Not quite as aired out as the Calyx M, but generally on par with the AK240 and absolutely exceeds the DX90 in every way. This player puts out such a nice tonality, one that is swaying me into enjoying the more natural texture and tone types out there.
As most of you may already know, I prefer warmth and musicality over purity and accuracy. With that in mind, I’ve found myself really taken aback by the combined clarity of the L5Pro and the good sound staging qualities that are offered.
While not exceptional in height, weight or depth, the overall shape is immaculately well formed: everything feels so naturally coherent and right, which are qualities I felt the DX90 and the Calyx M to lack severely.
It isn’t a titan of imaging, but what is there is much like the Beyerdynamic T1 vs some other Flagship models: you can instantly spot the well-formed bubble of naturalness when you A/B compare it with some other models out yonder.
I think the L5Pro offers mostly good everything and very little lacking, and when all qualities are good and nothing is really obviously flawed, the entire experience is just that much better as a whole.
I don’t feel the large and spacious sound of my K10 to be at all lacking when paired with the L5Pro, but I do notice that my Pathos Aurium far exceeds the depth vastness of the L5Pro with certain headphones like the Ultrasone Edition 5. Expect very nice sound staging, airiness and plentiful width, height, and depth in the L5Pro.
Would I recommend this right now and before the firmware updates are released? No, it is too basic in features, and having the DAC locked is only hurting me on the inside.
The truth is that I’ve no clue how the 4490 DAC inside this model sounds as a source via the PC, I’ve also no clue what the extent of clarity or tonal balance can be due to the fact that the EQ presets are really awful for the most part. Once these features are updated and unlocked, I’ll be able to grasp just how far the rabbit hole goes with this L5Pro, and from there, I’d recommend this DAP in a heartbeat.

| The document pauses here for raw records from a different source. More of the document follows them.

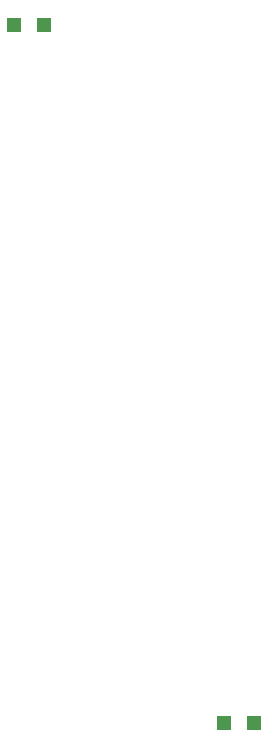
<source format=gbp>
G04*
G04 #@! TF.GenerationSoftware,Altium Limited,Altium Designer,23.9.2 (47)*
G04*
G04 Layer_Color=128*
%FSLAX24Y24*%
%MOIN*%
G70*
G04*
G04 #@! TF.SameCoordinates,AAFFF98D-1960-493D-9132-569EA71A65ED*
G04*
G04*
G04 #@! TF.FilePolarity,Positive*
G04*
G01*
G75*
%ADD65R,0.0492X0.0492*%
D65*
X18647Y6756D02*
D03*
X10647Y30016D02*
D03*
X17647Y6756D02*
D03*
X11647Y30016D02*
D03*
M02*

</source>
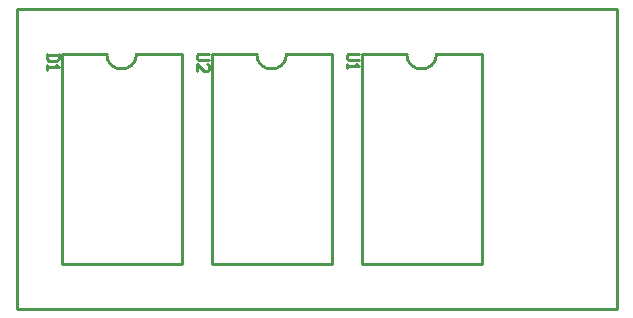
<source format=gbr>
G04 start of page 13 for group -4079 idx -4079 *
G04 Title: (unknown), topsilk *
G04 Creator: pcb 20140316 *
G04 CreationDate: Sat 19 Jun 2021 08:46:57 PM GMT UTC *
G04 For: steve *
G04 Format: Gerber/RS-274X *
G04 PCB-Dimensions (mil): 2000.00 1000.00 *
G04 PCB-Coordinate-Origin: lower left *
%MOIN*%
%FSLAX25Y25*%
%LNTOPSILK*%
%ADD56C,0.0100*%
G54D56*X0Y100000D02*Y0D01*
Y100000D02*X200000D01*
X0Y0D02*X200000D01*
Y100000D02*Y0D01*
X15000Y85000D02*Y15000D01*
X55000D01*
Y85000D01*
X15000D02*X30000D01*
X40000D02*X55000D01*
X30000D02*G75*G03X40000Y85000I5000J0D01*G01*
X65000D02*Y15000D01*
X105000D01*
Y85000D01*
X65000D02*X80000D01*
X90000D02*X105000D01*
X80000D02*G75*G03X90000Y85000I5000J0D01*G01*
X115000D02*Y15000D01*
X155000D01*
Y85000D01*
X115000D02*X130000D01*
X140000D02*X155000D01*
X130000D02*G75*G03X140000Y85000I5000J0D01*G01*
X10000Y84500D02*X14000D01*
Y83200D02*X13300Y82500D01*
X10700D02*X13300D01*
X10000Y83200D02*X10700Y82500D01*
X10000Y85000D02*Y83200D01*
X14000Y85000D02*Y83200D01*
X13200Y81300D02*X14000Y80500D01*
X10000D02*X14000D01*
X10000Y81300D02*Y79800D01*
X60500Y85000D02*X64000D01*
X60500D02*X60000Y84500D01*
Y83500D01*
X60500Y83000D01*
X64000D01*
X63500Y81800D02*X64000Y81300D01*
Y79800D01*
X63500Y79300D01*
X62500D02*X63500D01*
X60000Y81800D02*X62500Y79300D01*
X60000Y81800D02*Y79300D01*
X110500Y85000D02*X114000D01*
X110500D02*X110000Y84500D01*
Y83500D01*
X110500Y83000D01*
X114000D01*
X113200Y81800D02*X114000Y81000D01*
X110000D02*X114000D01*
X110000Y81800D02*Y80300D01*
M02*

</source>
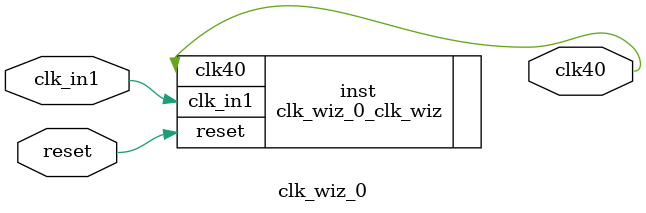
<source format=v>


`timescale 1ps/1ps

(* CORE_GENERATION_INFO = "clk_wiz_0,clk_wiz_v6_0_13_0_0,{component_name=clk_wiz_0,use_phase_alignment=true,use_min_o_jitter=false,use_max_i_jitter=false,use_dyn_phase_shift=false,use_inclk_switchover=false,use_dyn_reconfig=false,enable_axi=0,feedback_source=FDBK_AUTO,PRIMITIVE=PLL,num_out_clk=1,clkin1_period=10.000,clkin2_period=10.000,use_power_down=false,use_reset=true,use_locked=false,use_inclk_stopped=false,feedback_type=SINGLE,CLOCK_MGR_TYPE=NA,manual_override=false}" *)

module clk_wiz_0 
 (
  // Clock out ports
  output        clk40,
  // Status and control signals
  input         reset,
 // Clock in ports
  input         clk_in1
 );

  clk_wiz_0_clk_wiz inst
  (
  // Clock out ports  
  .clk40(clk40),
  // Status and control signals               
  .reset(reset), 
 // Clock in ports
  .clk_in1(clk_in1)
  );

endmodule

</source>
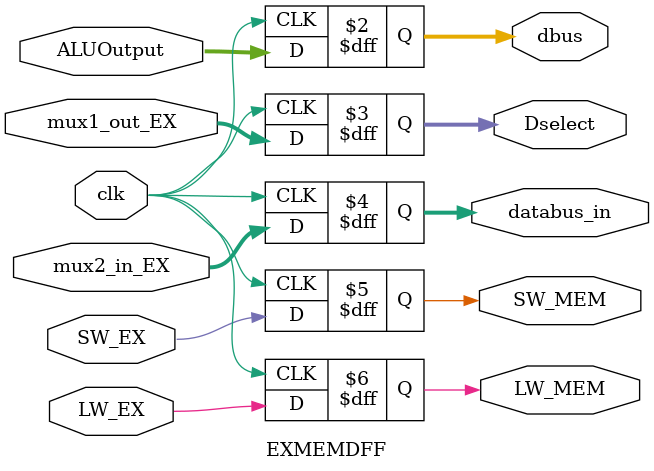
<source format=v>
`timescale 1ns / 1ps


module EXMEMDFF(ALUOutput, mux1_out_EX, mux2_in_EX, SW_EX, LW_EX, clk, dbus, Dselect, SW_MEM, LW_MEM, databus_in);
    //Declare inputs and outputs
    input[31:0] ALUOutput, mux1_out_EX, mux2_in_EX;
    input clk, SW_EX, LW_EX;
    output reg[31:0] dbus, Dselect, databus_in;
    output reg SW_MEM, LW_MEM;
    //Assign flip-flop values
    always @(posedge clk) begin
        dbus = ALUOutput;
        Dselect = mux1_out_EX;
        databus_in = mux2_in_EX;
        SW_MEM = SW_EX;
        LW_MEM = LW_EX;
    end
endmodule

</source>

For now, I rate it very good, but not great. With just a few of those UI elements addressed, my final verdict would change from very good to great in an instant. Despite not having a good EQ set, the L5Pro still sounds great on certain EQ presets, the player is very well built and gorgeous to boot, it also has onboard storage and a fast, snappy UI that basic and fast.
I can’t spot any negative qualities that revolve around sound, despite my not liking the tone of the player. Luxury and Precision seems like they have a bright future if they keep on this path, so if you are interested in a sub $999 player and need DSD capabilities, I wouldn’t recommend anything else once these few tweaks are made. I really don’t think there isn’t much competition out there that satisfies as many checkboxes as the L5Pro does for this price tier.
She is beautiful, fast, and promised to improve in the near future with firmware updates. Great job Luxury and Precision! I really enjoyed the raw clarity of the L5Pro and hope to see more great products from you in the future.